Nov 15, 2010
(Vol. 30, No. 20)
Solving the Next-Gen Sequencing Data Crunch
Eureka Genomics' Bioinformatics Platform Takes Aim at Computational Bottlenecks!--h2>
The foundation for Eureka Genomics was laid several years ago during a meeting sponsored by the U.S. Department of Homeland Security. Researchers were demonstrating their inventions when one presenter, Yuriy Fofanov, Ph.D., director of bioinformatics at the University of Houston, TX, demonstrated a bioinformatics platform. The technology immediately impressed Didier Perez, COO and CFO at Eureka Genomics. “We had never seen any bioinformatics system that could provide the answers we were looking for.”
Perez secured worldwide exclusive rights to the technology from the University of Houston and launched Eureka Genomics in 2007, along with Dr. Fofanov and Heather Koshinsky, Ph.D., CSO. The company, located in Hercules, CA, and Houston, TX, first offered bioinformatics services based on designing ultraspecific RNA and DNA signatures for companies developing diagnostics. The platform subsequently expanded into its Next Generation Bioinformatics Service.
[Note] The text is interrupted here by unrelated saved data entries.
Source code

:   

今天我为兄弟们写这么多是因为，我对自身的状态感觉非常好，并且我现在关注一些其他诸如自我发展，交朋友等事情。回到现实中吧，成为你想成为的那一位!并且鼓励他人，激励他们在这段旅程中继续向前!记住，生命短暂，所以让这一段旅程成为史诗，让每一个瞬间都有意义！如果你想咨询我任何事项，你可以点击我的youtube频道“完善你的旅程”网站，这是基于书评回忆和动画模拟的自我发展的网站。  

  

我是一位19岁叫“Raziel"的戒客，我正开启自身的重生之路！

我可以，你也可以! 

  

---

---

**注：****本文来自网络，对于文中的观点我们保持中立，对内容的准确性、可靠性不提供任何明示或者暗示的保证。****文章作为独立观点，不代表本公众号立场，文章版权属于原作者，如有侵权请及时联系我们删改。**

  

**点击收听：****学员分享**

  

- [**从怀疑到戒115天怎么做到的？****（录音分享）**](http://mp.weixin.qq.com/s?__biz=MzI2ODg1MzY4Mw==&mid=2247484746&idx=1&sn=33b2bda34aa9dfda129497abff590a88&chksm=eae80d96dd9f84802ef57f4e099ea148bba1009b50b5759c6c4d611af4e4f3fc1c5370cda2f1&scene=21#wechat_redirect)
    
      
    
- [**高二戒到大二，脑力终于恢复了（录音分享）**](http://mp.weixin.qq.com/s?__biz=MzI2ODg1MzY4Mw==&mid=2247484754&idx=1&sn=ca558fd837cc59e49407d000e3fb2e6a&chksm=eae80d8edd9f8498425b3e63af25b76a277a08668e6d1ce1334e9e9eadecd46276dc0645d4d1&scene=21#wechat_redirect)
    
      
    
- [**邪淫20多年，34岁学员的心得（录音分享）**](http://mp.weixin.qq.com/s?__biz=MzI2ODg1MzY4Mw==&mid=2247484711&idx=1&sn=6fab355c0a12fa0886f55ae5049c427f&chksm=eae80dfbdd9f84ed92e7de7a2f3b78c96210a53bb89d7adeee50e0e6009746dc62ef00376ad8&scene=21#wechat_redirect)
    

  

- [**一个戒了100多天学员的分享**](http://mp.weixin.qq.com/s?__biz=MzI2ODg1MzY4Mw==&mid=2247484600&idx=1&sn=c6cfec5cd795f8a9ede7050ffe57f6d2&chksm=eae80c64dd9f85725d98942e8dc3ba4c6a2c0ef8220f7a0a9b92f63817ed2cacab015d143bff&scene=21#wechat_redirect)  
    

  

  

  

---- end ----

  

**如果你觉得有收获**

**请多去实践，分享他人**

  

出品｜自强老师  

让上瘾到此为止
The storage, manipulation, and analysis of massive quantities of sequence data cause computational bottlenecks and delay scientific progress. Eureka Genomics’ approach uses novel sets of data structures and algorithms to quickly process data in a nonheuristic manner, according to Perez.
Most other approaches such as search engines like BLAST rely on heuristic analysis to find approximate answers to questions. Heuristic approaches, however, are limited because they only identify simple alignments or lack of alignments in data, and do not guarantee that all possible matches are detected. “In order to detect insertions, deletions, and substitutions at any position in the length of a sequence or portion of a genome, you need a non-heuristic approach.”
Fifteen years ago, “biologists thought that longer sequence reads were better,” explains Dr. Koshinsky. But, Dr. Fofanov, a mathematician, took an early view of sequencing data that was 180 degrees opposite the biological one. He wondered why biologists were so obsessed with long reads. It didn’t make sense to the mathematician, who thought shorter reads would be more informative if analyzed correctly.
The bioinformatics technology proved computationally intensive, and it provides a thorough understanding of sequence data, including mapping, assembly, and novel sequence discovery. The technology, adopted by Eureka Genomics, allows scientists to ask what genes are more or less expressed, discover and sequence new species, or identify foreign DNA in complex samples. “Those types of experiments are more addressable with our robust analysis of sequence data,” Dr. Koshinsky says.
Eureka Genomics recently demonstrated that its technology is capable of generating data from nanogram quantities of genomic DNA from plant, animal, and microbial cells. Most protocols for today’s sequencing instruments call for microgram amounts of a sample. However, it may be difficult to extract this much genomic material from environmental, clinical, and forensic samples. “This is a breakthrough because it represents a 1,000-fold reduction in the amount of sample needed to generate sequence data for analysis,” explains Dr. Koshinsky.
Among other projects, the company worked with scientists at the University of California, Davis to characterize a previously undefined viral disease that threatens California vineyards. Known as Syrah Decline, the disease has baffled researchers for 20 years. Eureka Genomics isolated RNA from both infected and healthy grapevines, then compared about five million short reads from infected plants to two million short reads from uninfected plants. Sequences unique to the diseased plants were assembled and analyzed with BLAST searches and the GenBank database.
They discovered a mixed infection of Grapevine rupestris stem pitting-associated fovea virus strains that contains two novel members. The information could help to contain or eliminate Syrah Decline. Grapevines imported into California are routinely quarantined and tested for diseases, and the nucleic acid signatures of the newly identified disease organisms may be added to the protocol. The technology readily extends to other areas of agriculture, cleantech, and human disease.
In another collaboration, Eureka Genomics teamed up with Glycos Biotechnologies to sequence the genome of a bacterium used in the biorefinery industry. The new bacterial strain plays a key role in efforts at Glycos Biotechnologies to commercialize microbial strains to produce high-margin biochemicals from a variety of feedstocks and byproduct streams considered as low value or waste.
The bacterial strains will make ethanol produced from corn and other biomass more economically sustainable by providing benefits to the biorefinery industry, according to the firms. Glycos Biotechnologies reported that working with Eureka Genomics saved it two years of research time and money.
These same tools help researchers at Eureka Genomics to detect unknown pathogens that cause human illnesses. “We’re working on finding a virus suspected of causing colorectal cancer and cardiovascular disease,” says Didier. When disease-associated pathogens are detected, Eureka Genomics will create intellectual property related to screening and diagnostic tools, therapeutics, and vaccines in collaboration with appropriate companies.